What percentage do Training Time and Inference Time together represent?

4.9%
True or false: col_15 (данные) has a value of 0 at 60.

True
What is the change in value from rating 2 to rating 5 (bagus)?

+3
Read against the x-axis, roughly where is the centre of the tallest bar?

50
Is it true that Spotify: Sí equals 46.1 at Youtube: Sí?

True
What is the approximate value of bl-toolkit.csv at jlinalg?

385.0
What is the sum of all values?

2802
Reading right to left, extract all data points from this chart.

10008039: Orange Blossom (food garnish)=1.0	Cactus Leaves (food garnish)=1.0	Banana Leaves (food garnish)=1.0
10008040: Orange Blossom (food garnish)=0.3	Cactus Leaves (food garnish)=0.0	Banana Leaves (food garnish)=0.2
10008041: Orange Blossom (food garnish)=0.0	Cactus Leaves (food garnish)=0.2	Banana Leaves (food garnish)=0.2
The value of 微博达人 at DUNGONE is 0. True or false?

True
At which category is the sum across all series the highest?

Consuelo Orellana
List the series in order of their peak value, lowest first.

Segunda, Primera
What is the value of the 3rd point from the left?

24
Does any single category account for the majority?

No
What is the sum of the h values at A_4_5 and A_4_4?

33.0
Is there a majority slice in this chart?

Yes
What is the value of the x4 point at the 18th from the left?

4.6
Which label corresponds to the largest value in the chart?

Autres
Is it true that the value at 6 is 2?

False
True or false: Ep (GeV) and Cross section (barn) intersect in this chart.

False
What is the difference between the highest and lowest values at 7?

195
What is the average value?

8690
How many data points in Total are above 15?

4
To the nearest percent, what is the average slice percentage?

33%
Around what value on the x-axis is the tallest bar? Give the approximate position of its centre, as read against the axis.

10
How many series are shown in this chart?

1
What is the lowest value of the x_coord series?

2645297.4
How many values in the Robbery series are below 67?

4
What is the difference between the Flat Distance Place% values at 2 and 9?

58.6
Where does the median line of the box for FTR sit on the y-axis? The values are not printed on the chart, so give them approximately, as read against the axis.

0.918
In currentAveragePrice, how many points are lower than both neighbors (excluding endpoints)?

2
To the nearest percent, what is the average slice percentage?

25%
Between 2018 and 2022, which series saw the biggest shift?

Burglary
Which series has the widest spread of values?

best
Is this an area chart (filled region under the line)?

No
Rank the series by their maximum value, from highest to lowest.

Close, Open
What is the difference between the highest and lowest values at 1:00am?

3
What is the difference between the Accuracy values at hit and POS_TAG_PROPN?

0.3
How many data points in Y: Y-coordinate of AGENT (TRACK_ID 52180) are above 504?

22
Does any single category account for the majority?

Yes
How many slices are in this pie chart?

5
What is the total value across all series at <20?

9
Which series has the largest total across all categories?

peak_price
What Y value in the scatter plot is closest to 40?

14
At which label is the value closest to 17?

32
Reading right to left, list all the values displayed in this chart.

(The problem)
Please count how many lines of the listing above contain the word "against". Reply with the number alone.

(Result of this exercise)
3